Saleem Malik has formally responded to a pending inquiry stemming from a newspaper sting operation carried out 20 years ago. The responses, filed to the PCB, ESPNcricinfo understands, are to questions surrounding an investigation by the now-defunct News of the World - the same newspaper and reporter that carried out the Lord's 2010 sting - in which Malik was allegedly caught on video offering to potentially corrupt players and games.
The revelations and allegations from the sting were not part of the Justice Qayyum inquiry which banned Malik for life in 2000 - that inquiry and sentencing had taken place just before the tabloid sting.
The board has confirmed the receipt of Malik's response and says it is under review. Although Malik had volunteered to clear his name when the PCB set up an integrity commission in the wake of the 2010 spot-fixing saga, he hadn't, before Monday, responded to the PCB summons relating to the sting operation.
Last month, Malik re-emerged after a movement appeared to have begun urging the PCB to reintegrate him. The Qayyum report found him guilty of attempting to fix a Test match, before a Lahore sessions court lifted the ban in 2008. Shortly after that verdict, the PCB denied that it had offered him the post of head coach at the National Cricket Academy, a day after he said he had accepted an offer for the same. Since then, he had been largely off the grid.

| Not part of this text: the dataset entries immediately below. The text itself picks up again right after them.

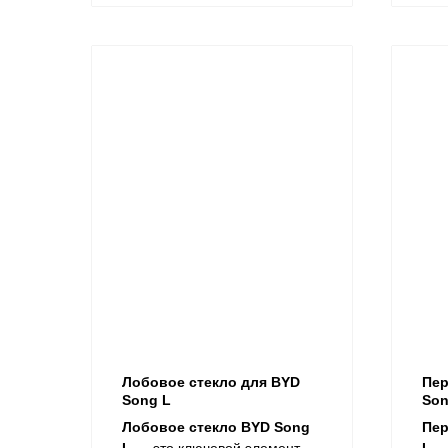
Лобовое стекло для BYD
Пер
Song L
Son
Лобовое стекло BYD Song
Пер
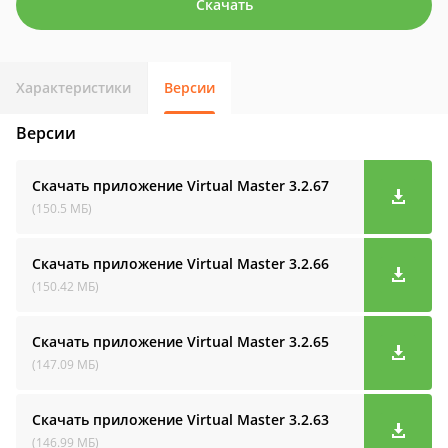
Скачать
Характеристики
Версии
Версии
Скачать приложение Virtual Master
3.2.67
(150.5 МБ)
Скачать приложение Virtual Master
3.2.66
(150.42 МБ)
Скачать приложение Virtual Master
3.2.65
(147.09 МБ)
Скачать приложение Virtual Master
3.2.63
(146.99 МБ)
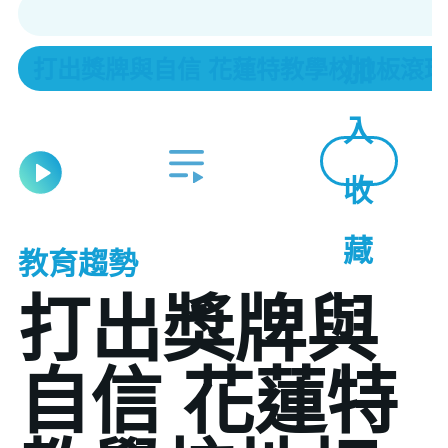
加
打出獎牌與自信 花蓮特教學校地板滾球
入
收
藏
教育趨勢
打出獎牌與
自信 花蓮特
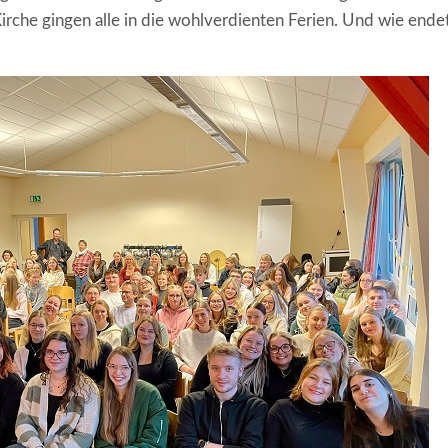
Kirche gingen alle in die wohlverdienten Ferien. Und wie ende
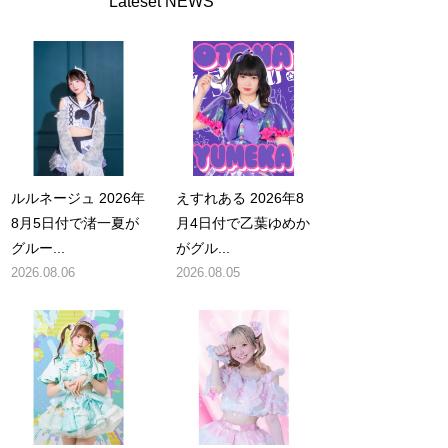
Lateset NEWS
ルルネージュ 2026年
えすれある 2026年8
8月5日付で渚一夏が
月4日付で乙葉ゆめか
グルー...
がグル...
2026.08.06
2026.08.05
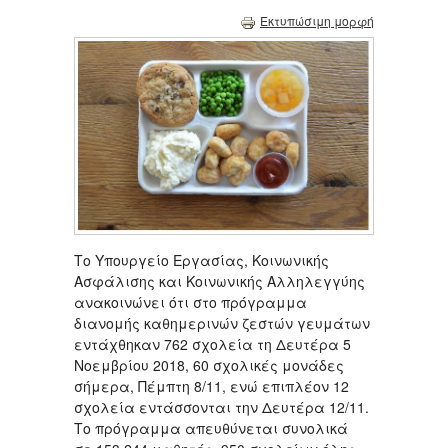
Εκτυπώσιμη μορφή
Το Υπουργείο Εργασίας, Κοινωνικής
Ασφάλισης και Κοινωνικής Αλληλεγγύης
ανακοινώνει ότι στο πρόγραμμα
διανομής καθημερινών ζεστών γευμάτων
εντάχθηκαν 762 σχολεία τη Δευτέρα 5
Νοεμβρίου 2018, 60 σχολικές μονάδες
σήμερα, Πέμπτη 8/11, ενώ επιπλέον 12
σχολεία εντάσσονται την Δευτέρα 12/11.
Το πρόγραμμα απευθύνεται συνολικά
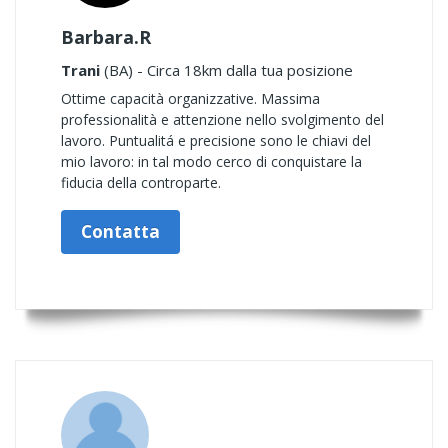
Barbara.R
Trani
(BA) - Circa 18km dalla tua posizione
Ottime capacità organizzative. Massima
professionalità e attenzione nello svolgimento del
lavoro. Puntualitá e precisione sono le chiavi del
mio lavoro: in tal modo cerco di conquistare la
fiducia della controparte.
Contatta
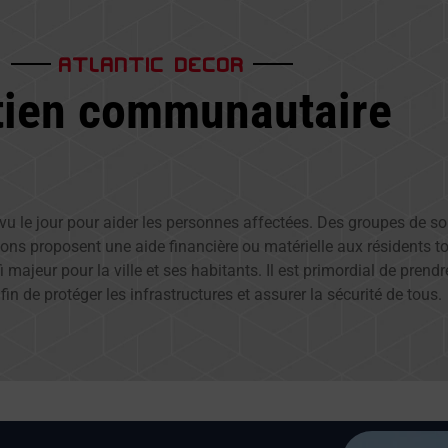
ATLANTIC DECOR
tien communautaire
ont vu le jour pour aider les personnes affectées. Des groupes de 
ons proposent une aide financière ou matérielle aux résidents to
ajeur pour la ville et ses habitants. Il est primordial de prend
in de protéger les infrastructures et assurer la sécurité de tous.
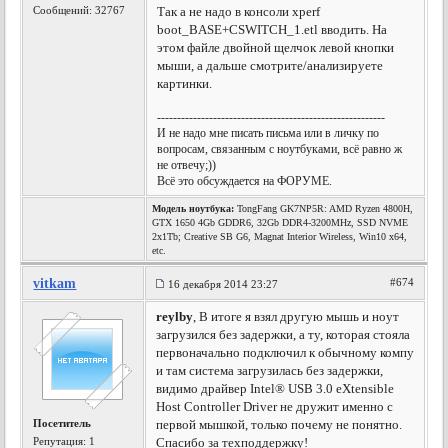
Сообщений: 32767
Так а не надо в консоли xperf
boot_BASE+CSWITCH_1.etl вводить. На
этом файле двойной щелчок левой кнопки
мыши, а дальше смотрите/анализируете
картинки.
---------------------------------------------------------
И не надо мне писать письма или в личку по
вопросам, связанным с ноутбуками, всё равно ж
не отвечу;))
Всё это обсуждается на ФОРУМЕ.
Модель ноутбука:
TongFang GK7NP5R: AMD Ryzen 4800H,
GTX 1650 4Gb GDDR6, 32Gb DDR4-3200MHz, SSD NVME
2x1Tb; Creative SB G6, Magnat Interior Wireless, Win10 x64,
etc.
vitkam
#674
16 декабря 2014 23:27
reylby
, В итоге я взял другую мышь и ноут
загрузился без задержки, а ту, которая стояла
первоначально подключил к обычному компу
и там система загрузилась без задержки,
видимо драйвер Intel® USB 3.0 eXtensible
Host Controller Driver не дружит именно с
Посетитель
первой мышкой, только почему не понятно.
Репутация:
1
Спасибо за техподдержку!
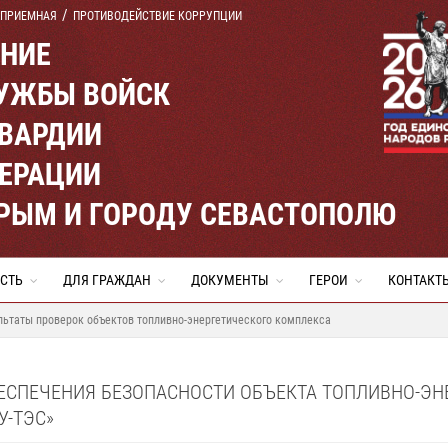
 ПРИЕМНАЯ
ПРОТИВОДЕЙСТВИЕ КОРРУПЦИИ
ЕНИЕ
УЖБЫ ВОЙСК
ВАРДИИ
ЕРАЦИИ
КРЫМ И ГОРОДУ СЕВАСТОПОЛЮ
СТЬ
ДЛЯ ГРАЖДАН
ДОКУМЕНТЫ
ГЕРОИ
КОНТАКТ
льтаты проверок объектов топливно-энергетического комплекса
БЕСПЕЧЕНИЯ БЕЗОПАСНОСТИ ОБЪЕКТА ТОПЛИВНО-Э
У-ТЭС»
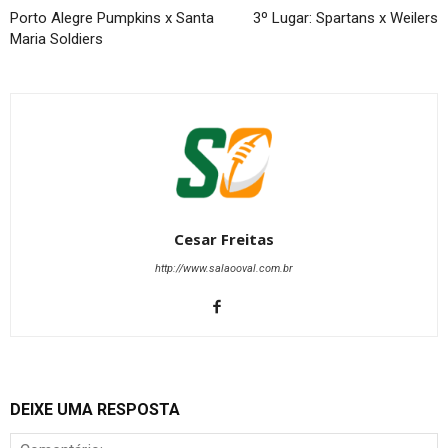
Porto Alegre Pumpkins x Santa
3º Lugar: Spartans x Weilers
Maria Soldiers
Cesar Freitas
http://www.salaooval.com.br
DEIXE UMA RESPOSTA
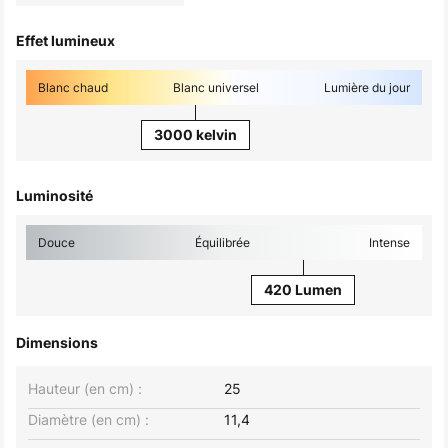
Effet lumineux
Blanc chaud
Blanc universel
Lumière du jour
3000 kelvin
Luminosité
Douce
Équilibrée
Intense
420 Lumen
Dimensions
Hauteur (en cm) :
25
Diamètre (en cm) :
11,4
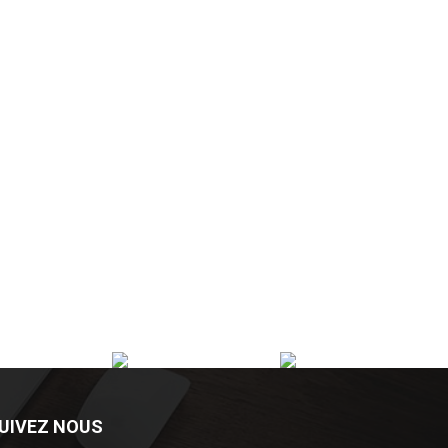
UIVEZ NOUS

"I have never been quiet, I wasn't given ample coverage," Malik said outside the Gaddafi Stadium after submitting his response to the PCB's Security and Anti-corruption head. "I have been disheartened when my previous press conferences were under-reported, but now we have social media [which is] a good medium to be heard. Even if you guys [the media] are not coming to cover me, I can still record and make it viral on social media. I have become a grandfather now and I don't like to be maligned every now and then on TV.
"I have submitted a detailed reply and the transcript they gave me was totally mala fide [in bad faith]. I've been fighting my case in courts for eight years and they [the PCB] never offered any such transcript [against him in court] ever. The Justice Qayyum report doesn't carry any value and it was biased. So this is all lies against me and I have been suffering with injustice for long. I never criticise anyone in my statements [...] they're all great players who served the country with distinction. But at the same time, I also served Pakistan and won a lot games for the country and I deserve to be treated equally. I know there have been a lot changes at the helm in the last ten years but for now I hope for the best."
Malik is one of only five Pakistan players to play over 100 Tests. He played 103 Tests and 263 ODIs for Pakistan from 1981 to 1999, but his career was ultimately overshadowed by the match-fixing scandal. In a judicial inquiry that began in 1998 and continued for 13 months, he was found guilty of attempting to bribe the Australia cricketer Mark Waugh to fix the 1994-95 Karachi Test.